Alguns medicamentos podem afetar a memória de curto prazo. Os remédios para insônia, por exemplo, são depressores do Sistema Nervoso Central. Eles produzem sedação, que é um rebaixamento muito discreto de consciência. Todos eles afetam a memória de curto prazo, e muitos já foram, inclusive, retirados do mercado. O álcool também é um depressor do SNC, mas muito fraco. No entanto, se um usuário destes remédios fizer uso de álcool, o efeito será sinérgico, cumulativo. O Diazepan, medicamento utilizado para controlar a ansiedade, tem 36 horas de vida útil no corpo. Geralmente, as pessoas tomam um desses comprimidos por dia, e o efeito dele já se acumula. Se, além disso, ela beber álcool, mesmo que em baixas quantidades, o efeito pode ser bastante danoso.

Os sonhos não se relacionam diretamente com a retenção de informações. Quem faz o sonho é o desejo humano, como disse Freud. Nós mesmos criamos a narrativa onírica. Produzimos os sonhos de acordo com aquilo que já vivemos, ou imaginamos, através da nossa relação com o outro”.

Michele Dominici

Mestrando em psiquiatria e saúde mental do Instituto de Neurologia Deolindo Couto e do Instituto de Psiquiatria da UFRJ

“Existem duas principais maneiras de o sono afetar a memória. Em primeiro lugar, o sono é fundamental para que a gente consiga manter a mente alerta, além de uma boa concentração.
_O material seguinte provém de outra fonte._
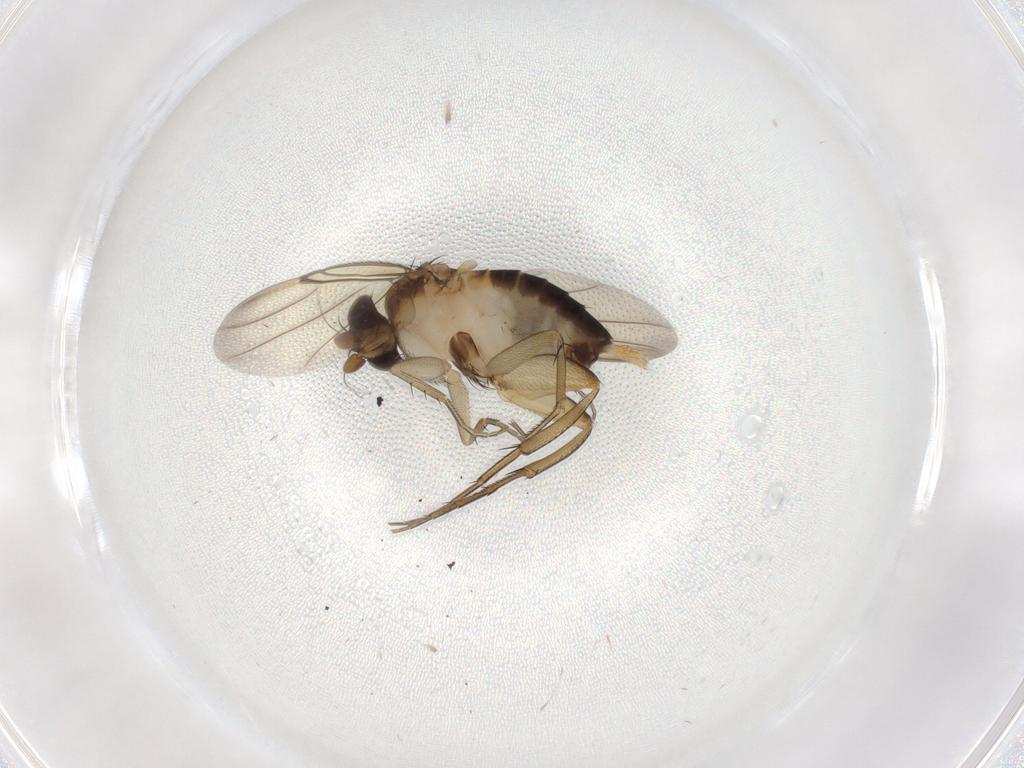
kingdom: Animalia
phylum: Arthropoda
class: Insecta
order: Diptera
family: Phoridae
Quando uma pessoa não dorme, ela perde muito da sua capacidade de se concentrar, e por conta disso acaba tendo sua memória e capacidade de aprendizado debilitadas.

No sono REM, o cérebro reorganiza as informações colhidas ao longo do dia, e solidifica a memória. A quantidade de informações que recebemos em apenas um dia é bastante grande, sejam elas visuais, táteis, auditivas ou de qualquer outro gênero. Uma das funções do sono é reorganizar no cérebro este armazenamento de informações. É a partir daí que o cérebro ‘exclui’ o que é desnecessário e ‘guarda’ aquilo que é importante, em uma seleção feita racionalmente ou emocionalmente.

O sono, portanto, tem um papel fundamental e direto no aprendizado e na memória. Precisamos dele para manter nossa capacidade de atenção, vigília, e também para absorver e organizar o conteúdo aprendido durante o dia. Apesar de não ser teoricamente comprovado pela ciência, existem claras evidências sobre as funções do sono no organismo. A dificuldade maior está em normatizar as alterações vinculadas ao aprendizado, em momentos e pessoas distintas. Às vezes, o processo de aprendizado ocorre de maneira diferenciada até em uma mesma pessoa, quando passa por experiências diversas.

A nossa capacidade de manter a atenção, com certeza, está relacionada ao nosso sono REM, que ocupa cerca de 20 a 25% do tempo total de sono, em adultos. Nos recém-nascidos, este percentual chega a 50% do período dormido. Uma hipótese é que isto acontece porque o cérebro está em um processo de amadurecimento e crescimento muito mais rápido que um adulto. A maior quantidade de sono REM, portanto, serviria para organizar todo este processo de aprendizado”.

Uma curiosidade é que a ciência ainda não sabe para que servem os sonhos. Freud já tentou uma explicação no passado, que hoje não se aplica. Segundo ele, os sonhos têm alguma relação com componentes emocionais de cada pessoa e, portanto, só se sonhava aquilo que já havia sido vivenciado. Não é isso que se observa, no entanto.

A capacidade de memorização pode sofrer alterações não só pela falta de sono, mas também pela utilização de medicamentos benzodiazepínicos, como Lexotan e Lorax. O uso destes remédios é bastante comum principalmente entre mulheres idosas. Eles podem ser usados para combater ansiedade, acalmar e dar sono, mas acabam por criar uma resistência e tolerância, além de dependência física. As pessoas precisam, gradualmente, aumentar a dose do remédio, para que ele surte o mesmo efeito. Este é o fator mais perigoso destes medicamentos."